Capita che a seguito di determinati eoni e di particolari allineamenti celesti, la polvere universale dia forma a qualcosa di grandioso e indomabile come il più inafferrabile spirito silvestre a lungo celato nel più buio e remoto antro di un luogo incontaminato e che trattiene in esso la consapevolezza di mondi e dimensioni in grado di esistere senza quella coscienza della quale l’essere umano non può fare a meno. Nell’abbraccio materno della natura ci sono emozioni difficili da descrivere a chi non abbia avuto la fortuna di provare quel calore che trasmette il primordiale contatto di un’entità che assume una forma e un significato. E la musica di gruppi come gli austriaci Harakiri For The Sky è proprio la trasposizione di un sentimento che viaggia a piedi nudi lungo un sentiero di maturità che eleva il livello del precedente e ottimo Arson e si offre a noi con la magistrale opera introduttiva intitolata I, Pallbearer.

Mӕre è il colossale nuovo album del duo austriaco, sorretto dalla precisione percussiva del giovane Krimh Kerim e che si sviluppa per 1 ora e 25 minuti, una durata che da un lato concede ad ogni singolo brano di sviluppare la propria essenza e trasferire all’ascoltatore l’incredibile viaggio nel cuore di questa meravigliosa foresta di emozioni, ma che d’altro canto tende a forzare l’attenzione e la concentrazione, soprattutto tenendo conto che la durata media dei brani si attesta sugli 8 minuti. La canzone introduttiva riassume bene il mood, come anche il sound evocativo, a metà tra l’onirico e l’esoterico, mantenendo una sezione ritmica veloce ma mai fine a stessa. Neige (Alcest) scandisce alla perfezione una melodia malinconica e che canta del danno creato (Sing for the Damage We’ve Done), inserendo parti più atmosferiche che possano in qualche modo richiamare il meglio di tali Agalloch o Wolves In The Throne Room, mostrando però a proprio favore la forza di una produzione cristallina.
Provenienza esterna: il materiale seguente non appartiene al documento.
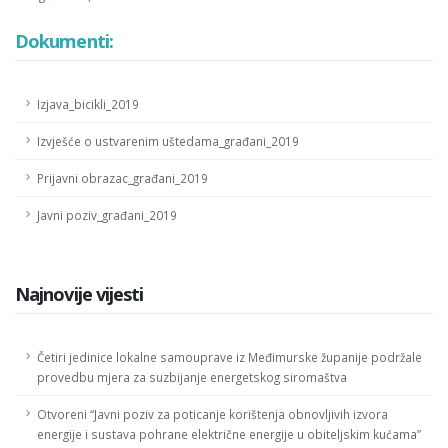
Dokumenti:
Izjava_bicikli_2019
Izvješće o ustvarenim uštedama_građani_2019
Prijavni obrazac_građani_2019
Javni poziv_građani_2019
Najnovije vijesti
Četiri jedinice lokalne samouprave iz Međimurske županije podržale
provedbu mjera za suzbijanje energetskog siromaštva
Otvoreni “Javni poziv za poticanje korištenja obnovljivih izvora
energije i sustava pohrane električne energije u obiteljskim kućama”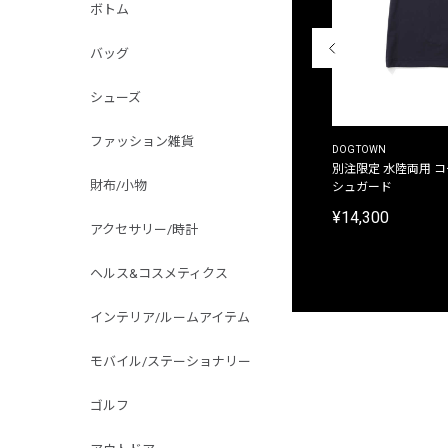
ボトム
バッグ
シューズ
ファッション雑貨
THE DUFFER OF ST.GEORGE
DOGTOWN
別注限定 ピグメントダイ バックプリント サーフ
別注限定 水陸両用 
財布/小物
プリントTシャツ
シュガード
¥9,900
¥14,300
アクセサリー/時計
ヘルス&コスメティクス
インテリア/ルームアイテム
モバイル/ステーショナリー
ゴルフ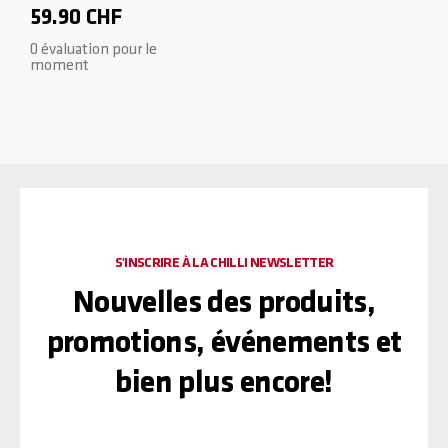
Series - Spider HIC 2.0
59.90 CHF
160mm - Black
0 évaluation pour le
moment
S'INSCRIRE À LA CHILLI NEWSLETTER
Nouvelles des produits,
promotions, événements et
bien plus encore!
And Oceans Between Us spicca per la portentosa apertura melodica che serve il lato più arioso dell’intero disco, il quale – in un disegno più grande – ritaglia uno spaccato incredibilmente vivido di un luogo rurale, dimenticato in chissà quale remoto angolo della coscienza e dove ci si trova faccia a faccia con gli spiriti del proprio subconscio, facendoci assalire nel mezzo delle ritmiche sorrette dalla chitarra di Matthias Sollak, ma rassicurare dal dolce e delicato interludio di arpeggi che si fondono alla perfezione con quel canone che lega gli Harakiri al mondo black metal. Questo è uno di quei casi in cui la sponda più cruda del metal estremo riesce invece a infondere una moltitudine di emozioni, a renderle tangibili grazie ad un percorso articolato in tracce che anche prese individualmente potrebbero rappresentare in toto l’opera in questione. Un disco ambizioso, coraggioso e che non ambisce a compiacere, ma a trasporre ciò che succede sotto quel tappeto di alberi che custodisce segreti inenarrabili che diventano racconti e poi leggenda.

Mӕre è un album pregno di significato, complesso e al tempo stesso talmente sincero da svelare la sua grandiosità nel giro di qualche minuto. Il resto del tempo andrà impiegato alla scoperta delle sue incredibili sfumature, di una grazia che si concede poco a poco, ma che in realtà è già lì e non ha timore di lasciare che sia l’ascoltatore a interrogarsi sul come, il perché o il quando. Mӕre è un capolavoro, ma non lo sarà per tutti. Va assimilato e di per sé la cosa non è semplice, dato che vanta una durata quasi doppia rispetto a quanto di più simile potreste trovare in giro. È qualcosa che non conosce mezze misure e che tende a rappresentare la via d’uscita o un vicolo cieco e lo fa in maniera impassibile. Sta a voi coglierne le sfumature e capire come entrare in sintonia con ciò che vi circonda. Se accadrà ne sarete letteralmente stregati e assorbiti, sentendo come il vostro più profondo essere si sentirà in pace e pronto a cantare l’ultimo arrivederci con la conclusiva cover dei Placebo, Song to Say Goodbye. Se il 2020 è stato musicalmente prolifico di interessantissime uscite, il 2021 parte con un’ispirazione e una solidità più unica che rara.